After a six-month shutdown, owners and workers in the restaurant business laid the tables and welcomed their customers.

This constitutes one of the most important steps toward a return to pre-COVID-19 normalcy and reclaiming our social life.

The re-opening of the restaurant business and the re-opening of retail shops are two of the most critical stages in the effort to manage the economic crisis created by the pandemic as both sectors are enormously important for the Greek economy.

At the same time, the functioning of the two sectors is an acid test that will determine the outcome of the next steps, namely the re-opening of all schools on 10 May and the opening of tourism (domestic and international), which is Greece’s “heavy industry”.

Much is at stake.

Shops are re-opening based on strict public health rules. Scientists and government cadres have often repeated that the danger of the pandemic has not disappeared.

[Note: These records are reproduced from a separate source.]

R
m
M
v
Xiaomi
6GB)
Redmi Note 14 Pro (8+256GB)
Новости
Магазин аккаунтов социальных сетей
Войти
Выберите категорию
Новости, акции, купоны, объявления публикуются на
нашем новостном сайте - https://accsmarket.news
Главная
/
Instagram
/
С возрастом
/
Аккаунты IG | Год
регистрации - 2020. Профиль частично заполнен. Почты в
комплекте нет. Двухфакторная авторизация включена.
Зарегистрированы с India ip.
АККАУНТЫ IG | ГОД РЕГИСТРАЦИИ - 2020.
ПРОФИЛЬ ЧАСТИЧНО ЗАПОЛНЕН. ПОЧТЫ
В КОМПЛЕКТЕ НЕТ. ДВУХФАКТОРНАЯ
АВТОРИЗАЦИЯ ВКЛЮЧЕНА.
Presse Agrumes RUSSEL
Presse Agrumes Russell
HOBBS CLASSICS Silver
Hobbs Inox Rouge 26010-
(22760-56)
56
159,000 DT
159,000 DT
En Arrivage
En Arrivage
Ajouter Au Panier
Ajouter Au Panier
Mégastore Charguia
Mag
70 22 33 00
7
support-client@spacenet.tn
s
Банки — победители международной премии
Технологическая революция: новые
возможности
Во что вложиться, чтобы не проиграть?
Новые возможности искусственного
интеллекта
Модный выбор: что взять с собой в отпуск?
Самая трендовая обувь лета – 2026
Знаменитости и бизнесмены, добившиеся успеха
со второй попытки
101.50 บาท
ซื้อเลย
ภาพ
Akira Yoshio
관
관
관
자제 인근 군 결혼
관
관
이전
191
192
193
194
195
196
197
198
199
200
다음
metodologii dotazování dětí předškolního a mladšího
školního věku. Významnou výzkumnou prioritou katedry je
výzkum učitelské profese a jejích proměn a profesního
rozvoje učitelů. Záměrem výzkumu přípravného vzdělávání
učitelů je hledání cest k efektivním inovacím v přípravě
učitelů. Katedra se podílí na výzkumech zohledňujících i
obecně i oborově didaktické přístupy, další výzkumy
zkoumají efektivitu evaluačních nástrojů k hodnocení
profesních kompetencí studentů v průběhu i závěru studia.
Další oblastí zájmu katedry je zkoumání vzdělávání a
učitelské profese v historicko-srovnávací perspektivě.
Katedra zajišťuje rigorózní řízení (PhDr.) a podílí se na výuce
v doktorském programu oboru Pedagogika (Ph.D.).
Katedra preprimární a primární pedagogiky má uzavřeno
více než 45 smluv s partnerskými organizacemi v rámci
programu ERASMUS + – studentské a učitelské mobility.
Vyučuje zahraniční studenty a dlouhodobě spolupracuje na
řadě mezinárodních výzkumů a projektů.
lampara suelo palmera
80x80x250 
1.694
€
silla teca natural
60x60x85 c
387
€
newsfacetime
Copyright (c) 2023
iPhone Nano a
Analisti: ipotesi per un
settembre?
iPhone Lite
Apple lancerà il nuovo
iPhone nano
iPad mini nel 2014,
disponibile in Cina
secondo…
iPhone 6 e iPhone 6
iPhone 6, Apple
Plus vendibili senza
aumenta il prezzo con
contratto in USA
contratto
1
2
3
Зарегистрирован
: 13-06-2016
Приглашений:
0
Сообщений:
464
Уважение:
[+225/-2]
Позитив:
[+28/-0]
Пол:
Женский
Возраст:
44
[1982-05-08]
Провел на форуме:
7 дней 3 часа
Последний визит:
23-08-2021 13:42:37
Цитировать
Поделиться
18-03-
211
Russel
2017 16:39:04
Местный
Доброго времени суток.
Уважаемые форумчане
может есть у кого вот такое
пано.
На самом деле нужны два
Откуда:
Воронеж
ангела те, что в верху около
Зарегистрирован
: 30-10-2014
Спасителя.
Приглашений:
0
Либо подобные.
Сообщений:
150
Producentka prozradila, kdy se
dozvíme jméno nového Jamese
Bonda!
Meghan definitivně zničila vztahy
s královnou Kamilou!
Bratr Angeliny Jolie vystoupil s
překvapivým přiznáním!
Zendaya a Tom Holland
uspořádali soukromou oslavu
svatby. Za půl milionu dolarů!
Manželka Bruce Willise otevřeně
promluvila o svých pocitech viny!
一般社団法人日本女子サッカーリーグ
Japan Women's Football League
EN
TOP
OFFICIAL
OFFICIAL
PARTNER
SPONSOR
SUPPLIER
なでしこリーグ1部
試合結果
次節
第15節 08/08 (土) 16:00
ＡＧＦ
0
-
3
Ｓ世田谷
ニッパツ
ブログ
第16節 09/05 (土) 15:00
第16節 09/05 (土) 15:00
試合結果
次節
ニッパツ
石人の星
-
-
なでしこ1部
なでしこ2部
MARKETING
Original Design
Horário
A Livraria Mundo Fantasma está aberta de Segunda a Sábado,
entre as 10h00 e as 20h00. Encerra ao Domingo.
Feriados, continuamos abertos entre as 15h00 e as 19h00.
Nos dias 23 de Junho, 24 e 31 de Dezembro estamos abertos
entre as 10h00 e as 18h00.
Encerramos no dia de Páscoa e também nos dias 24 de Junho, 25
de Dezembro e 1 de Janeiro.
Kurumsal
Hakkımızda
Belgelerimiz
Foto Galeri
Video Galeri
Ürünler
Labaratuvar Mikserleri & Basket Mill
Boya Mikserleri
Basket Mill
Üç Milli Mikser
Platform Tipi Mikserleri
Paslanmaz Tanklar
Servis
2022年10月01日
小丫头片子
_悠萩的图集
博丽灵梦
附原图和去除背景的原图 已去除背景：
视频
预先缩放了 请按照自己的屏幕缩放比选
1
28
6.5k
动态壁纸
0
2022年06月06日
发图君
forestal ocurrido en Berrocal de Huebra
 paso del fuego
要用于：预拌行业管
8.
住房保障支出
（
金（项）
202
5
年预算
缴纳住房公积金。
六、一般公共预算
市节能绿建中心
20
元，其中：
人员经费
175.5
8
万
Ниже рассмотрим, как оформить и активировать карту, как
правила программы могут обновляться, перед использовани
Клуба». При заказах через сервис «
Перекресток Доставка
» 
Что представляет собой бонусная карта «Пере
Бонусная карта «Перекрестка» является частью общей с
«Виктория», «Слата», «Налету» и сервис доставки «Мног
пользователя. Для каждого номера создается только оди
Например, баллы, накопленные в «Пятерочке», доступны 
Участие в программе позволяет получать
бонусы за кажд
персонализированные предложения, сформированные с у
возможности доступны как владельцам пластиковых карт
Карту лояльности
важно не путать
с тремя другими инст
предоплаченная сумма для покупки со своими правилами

No one is entitled to overlook the collective economic and social challenges that lie ahead as we are all members of a social whole.

The viability of restaurants (and cafes and bars) and of retail commerce at this point depends on each and every one of us individually.

If we all religiously abide by existing public health measures that have been announced when we visit a restaurant, cafeteria, or shop it will be possible to check transmission of the virus, and the prospect of a new flare up that would lead to backpedaling can be limited.

We have a duty to be extremely responsible in the way we approach recreation and shopping at least until we build a wall of immunity.

As we begin to gradually take our lives back from now on, the behaviour of each of us individually will demonstrate how we view the concept of collective responsibility.